Derya Durmaz: İnsan bir festivale katılırken tabii her zaman umuyor ödül alabilmeyi, ama beklemiyor. Özellikle Diversity in Cannes Kısa Film Yarışması’nda, finale kalan diğer 7 filmi de izleyip ne kadar iyi olduklarını gördüğümde ‘Ödül almasam da üzülmem, bu kalibrede bir seçkinin içinde gördüler demek filmimi, ne güzel’ diye düşünmüştüm. Üzerine değil bir, iki ödül birden alınca tabii inanılmaz mutlu oldum.
Burak Kaplan: Seyircinin bire bir tepkisi nasıldı Ziazan’a? Sizinle fikirlerini, yorumlarını paylaşan oldu mu hiç?
Derya Durmaz: Şimdiye kadar film 3 festivale katıldı. Ben de hepsine ne mutlu ki kısa da olsa gidebildim. Bu sayede izleyiciyle bir araya gelme ve tepkilerini yüz yüze öğrenebilme şansım oldu. Bir kere Ziazan’ı oynayan Emy Vardanyan’a bayılıyor herkes. Genelde hem yurt dışındaki hem de Türkiye’deki izleyicinin yorumu ‘ciddi, zor bir meseleyi sıcak, aydınlık, insanı güldürmeyi de başarabilen’ bir film olduğu için beğendikleri yönünde. Ve de çocuk oyuncu yönetimi, çocukların başarılı performansı üzerinden epey tebrik alıyoruz çocuklar ve ben…
Burak Kaplan: Peki, Derya Durmaz bundan sonra da kamera arkasına geçmeye devam edecek mi?
Derya Durmaz: Umarım ederim. Şartlar planladığımız gibi gelişirse Haziran ayı sonunda, Ziazan’da birlikte çalıştığım Meryem Yavuz’un görüntü yönetmenliğini, Mavi Dalga filminde oynarken tanıştığım Ulaş Parlakyıldız’ın yardımcı yönetmenliğini yapacağı ve şu anda Bugünün Saraylısı dizisinde birlikte oynadığım arkadaşlarım Nazan Kesal ve Begüm Akkaya’nın rol alacağı ikinci kısa filmimi çekmeyi planlıyorum.

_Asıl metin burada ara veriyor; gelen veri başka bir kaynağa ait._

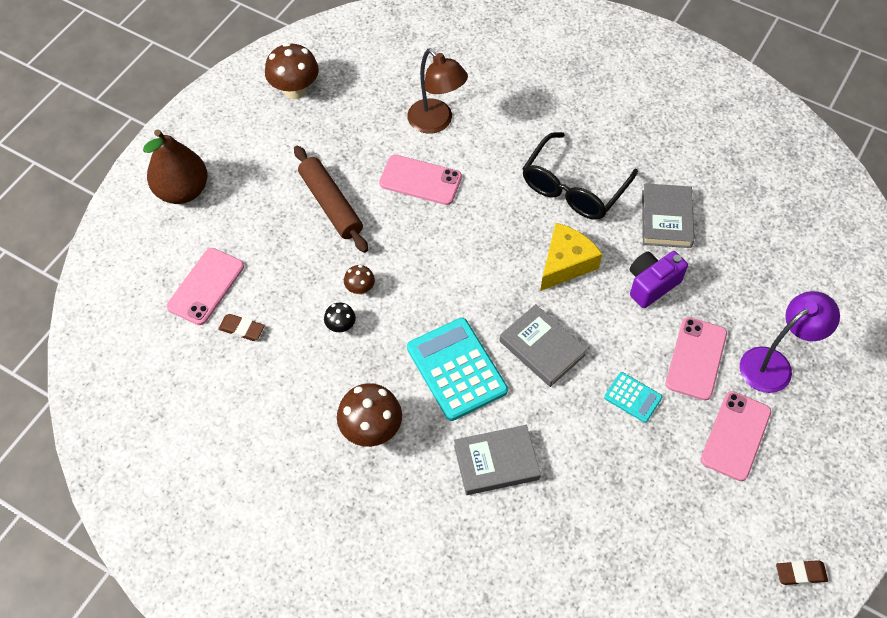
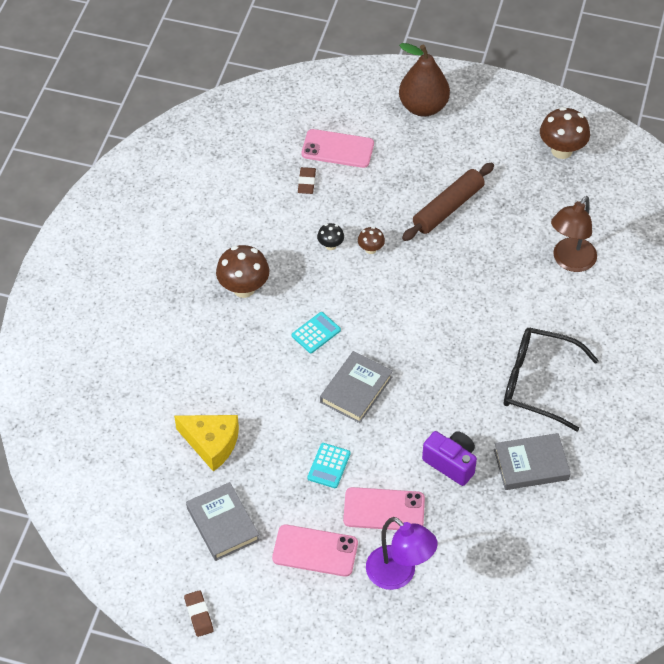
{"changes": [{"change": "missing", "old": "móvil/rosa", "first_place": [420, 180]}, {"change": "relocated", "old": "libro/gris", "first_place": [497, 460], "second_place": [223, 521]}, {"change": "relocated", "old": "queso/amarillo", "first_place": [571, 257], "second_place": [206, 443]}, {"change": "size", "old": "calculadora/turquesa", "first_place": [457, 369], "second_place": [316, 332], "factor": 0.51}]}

Ayrıca daha önce Kültür Bakanlığı’ndan Senaryo Geliştirme Desteği almış olduğum bir uzun metraj senaryom var. Orta vadede onu da çekebilmeyi umuyorum…
Ermenistan Türkiye Sinema Platformu ve Kültür ve Turizm Bakanlığı Sinema Genel Müdürlüğü tarafından desteklenen Ziazan, Cannes’dan önce SEE a Paris Güney Doğu Avrupa Sineması Festivali’nden Jüri Özel Ödülü ve Atıf Yılmaz Kısa Film Yarışması’ndan Birincilik Ödülü aldı. Film Cannes’ın ardından festival yolculuğuna 30 Mayıs – 4 Haziran tarihleri arasında Irak’ta gerçekleştirilecek Erbil Uluslararası Film Festivali ile devam edecek. Hemen arkasından ise 1 – 9 Haziran arasında Almanya’da yapılacak Mo&Friese Uluslararası Hamburg Çocuk Kısa Filmleri Festivali, 5 – 15 Haziran arası gerçekleştirilecek Ankara Uluslararası Film Festivali, 6 – 15 Haziran tarihleri arasında Portekiz’de gerçekleştirilecek Festroia Uluslararası Film Festivali ve 13 – 17 Ağustos tarihleri arasında Tokyo Kinder Festivali’nde yarışacak.